[CONSIGNE A]
D'après l'entretien avec Daniel Rosner, dans quel établissement enseigne-t-il ?
[CONSIGNE B]
Rédigez la suite de l'entretien avec Daniel Rosner, à partir de la question qui le termine.

[TEXTE DE L'EXERCICE]
=====
Entretien réalisé le vendredi 27 septembre en fin de journée, par téléphone et en roumain.
Après un premier échange en avril 2021 avec Răzvan Rughiniș, cofondateur du programme éducatif Innovation Labs, rencontre avec Daniel Rosner, l’autre cofondateur, également chargé de cours à la Faculté d’informatique de l’université Politehnica de Bucarest. À nouveau, il sera question de notre rapport au progrès technique…
Lors de notre précédent entretien avec Răzvan Rughiniș, celui-ci affirmait qu’une méfiance s’était installée, que les gens s’interrogeaient sur les conséquences de progrès toujours plus rapides… « L’humanité connaît la période la plus faste de son histoire. Pourtant, on observe partout une baisse dramatique du niveau de satisfaction personnelle. » Quelle est votre opinion face à cette dichotomie croissante entre les progrès techniques et le bien-être de façon générale ?
=====
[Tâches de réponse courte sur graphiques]
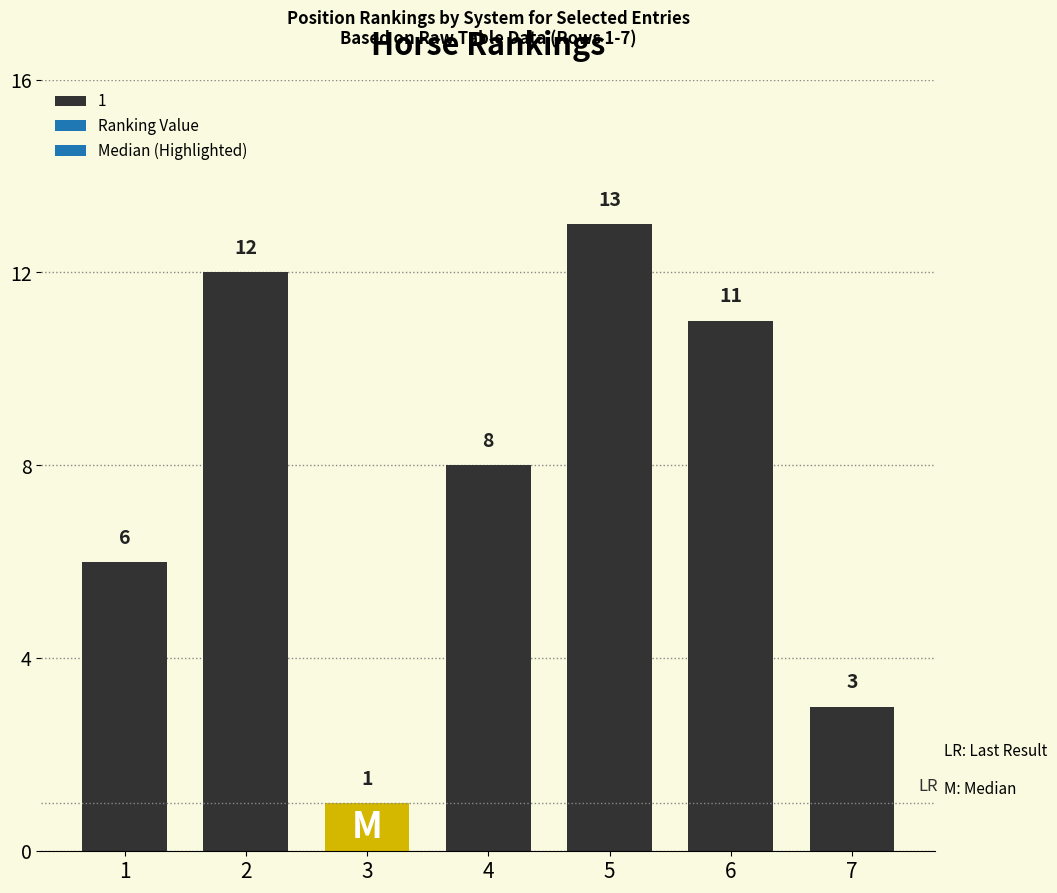

What is the difference between the maximum and minimum values?

12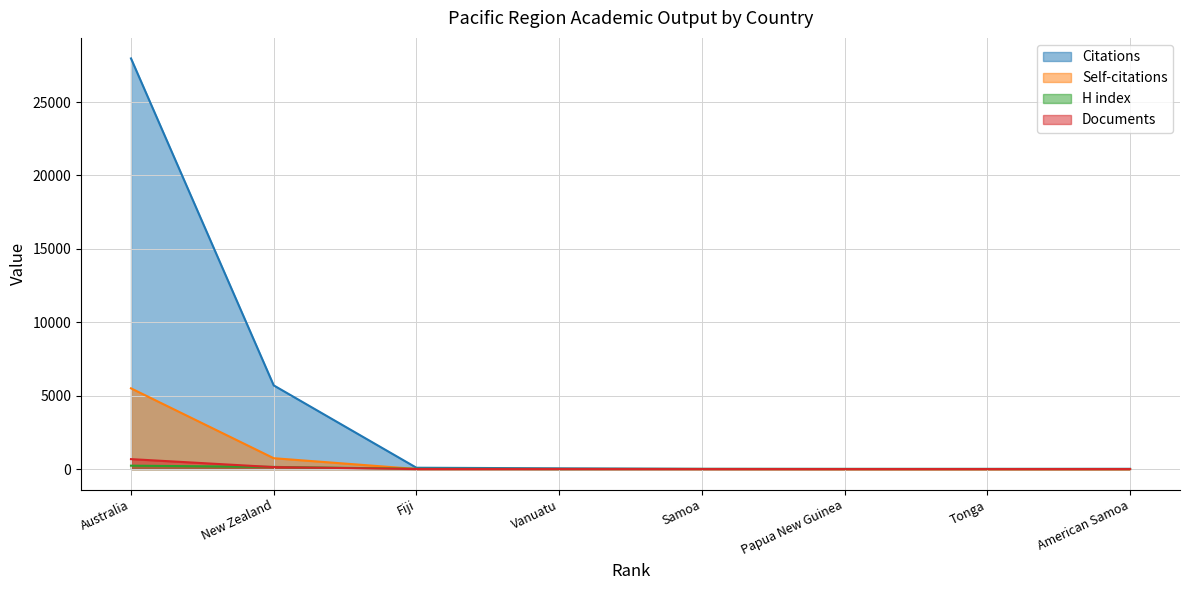

True or false: Documents has more than 2 interior local peaks.

False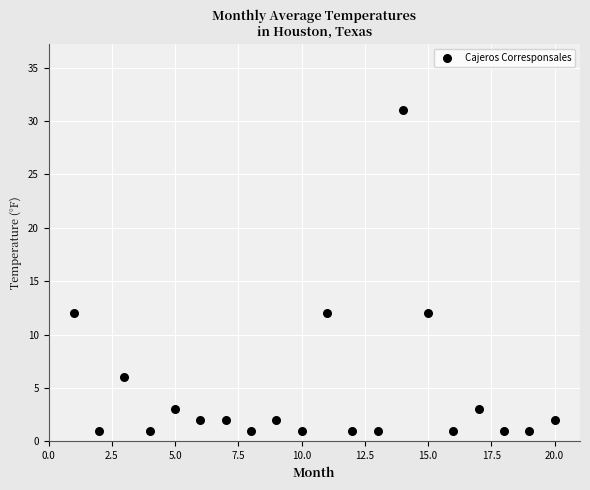

What is the range of Y values (max minus min)?

30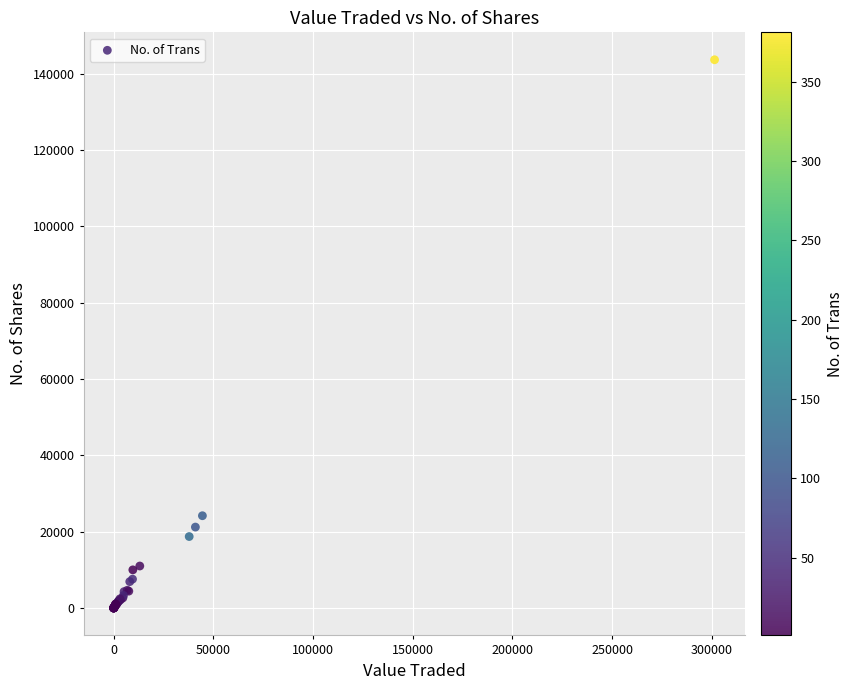

What Y value in the scatter plot is closest to 71834?

24185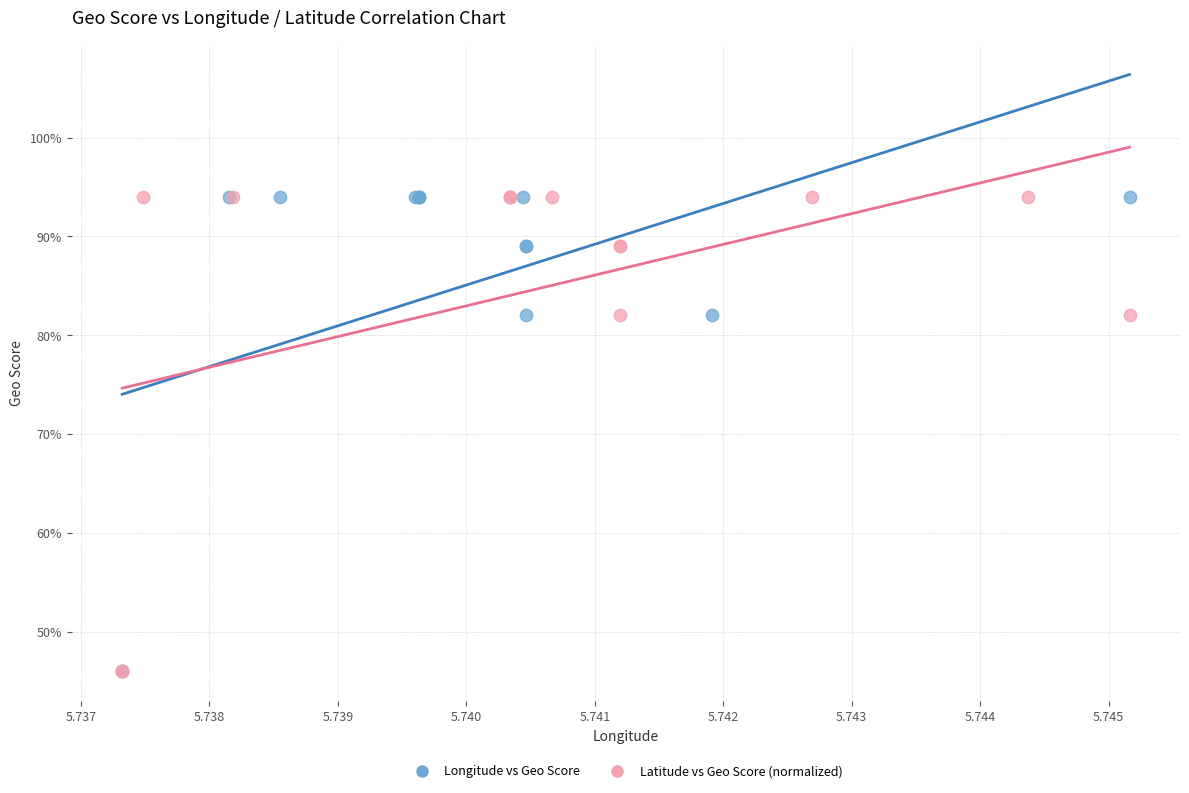

What are all the series names shown in the legend?

Longitude vs Geo Score, Latitude vs Geo Score (normalized)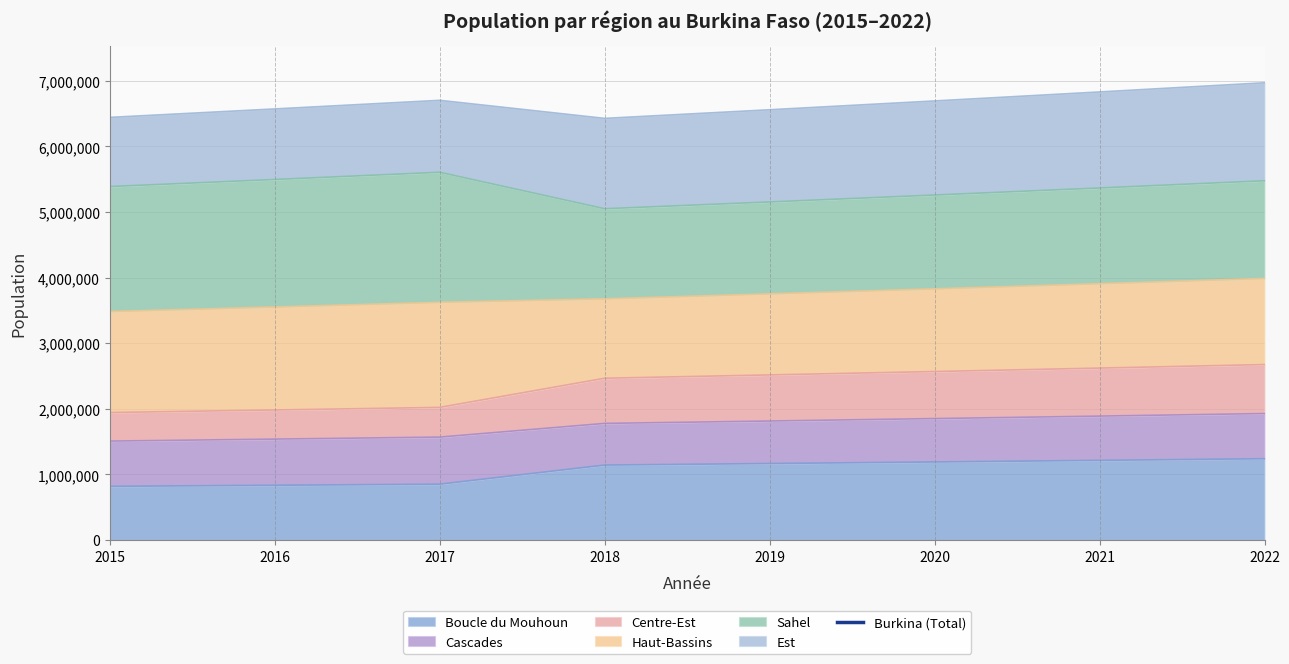

The value at 2018 is 9165686. True or false?

True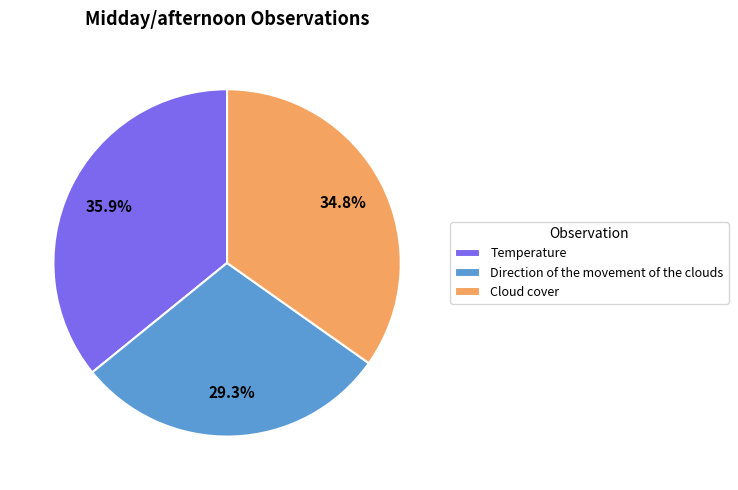

Approximately how many times larger is the value at Cloud cover compared to Temperature?

1.0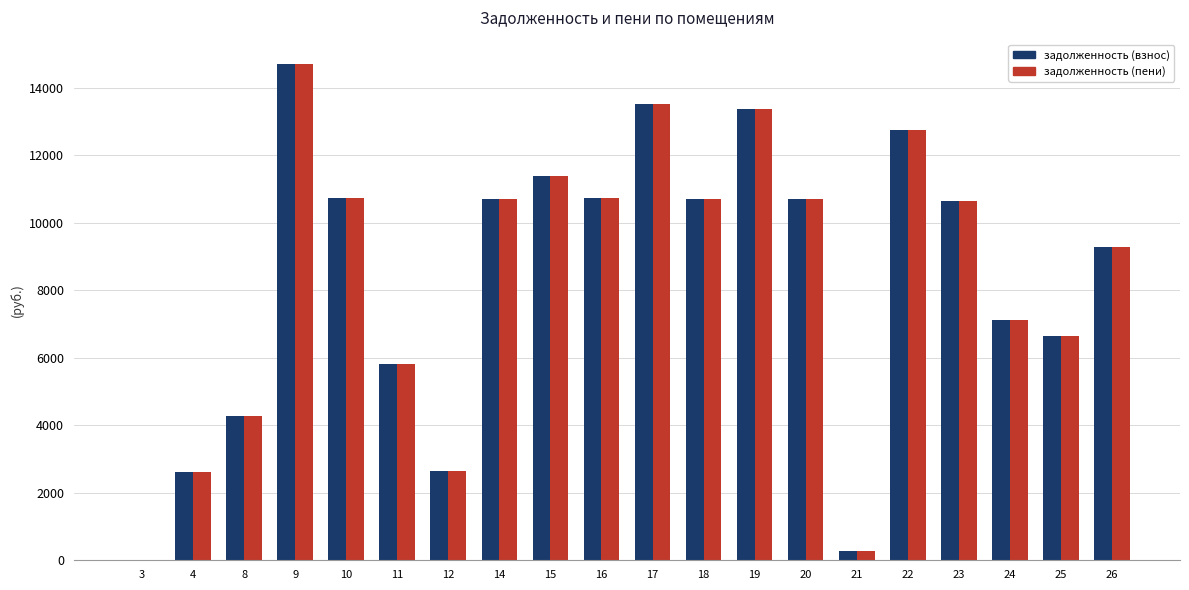

Is the value of задолженность (пени) at 24 greater than the value of задолженность (взнос) at 17?

No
=====
[ZONE DE RÉPONSE A]
À la Faculté d'informatique de l'université Politehnica de Bucarest.

[ZONE DE RÉPONSE B]
Je suppose que vous faites surtout référence aux nouvelles technologies. À mon sens, plusieurs aspects sont à prendre en compte. Une partie de la société utilise les technologies de manière positive, elle profite de leur efficacité, du gain de temps et de l’amélioration subtile de l’information qu’apportent ces technologies. Mais, malheureusement, beaucoup n’ont pas l’éducation nécessaire pour utiliser les technologies à leur avantage, ce qui génère chez eux une perte de temps énorme et une hausse de leur déficit d’attention, je pense en particulier aux jeunes. Les réseaux sociaux, parce qu’ils sont basés sur le concept de gratification instantanée, réduisent considérablement l’attention et la patience des utilisateurs. Ce qui n’a rien d’étonnant vu que l’objectif de ces applications est de générer de la richesse pour leurs actionnaires, pas d’améliorer le bien-être au sein de la société. Inversement, les laboratoires d’innovation comme le nôtre encouragent les jeunes à créer des start-ups technologiques qui répondent d’abord à la question de la valeur qu’elles apportent à leurs utilisateurs. Fondamentalement, l’objectif est d’aider les utilisateurs à gagner du temps et à améliorer leur quotidien en s’interrogeant sur ce qui va les pousser à utiliser telle ou telle application. À terme, l’idée est clairement de faire évoluer la société de façon positive.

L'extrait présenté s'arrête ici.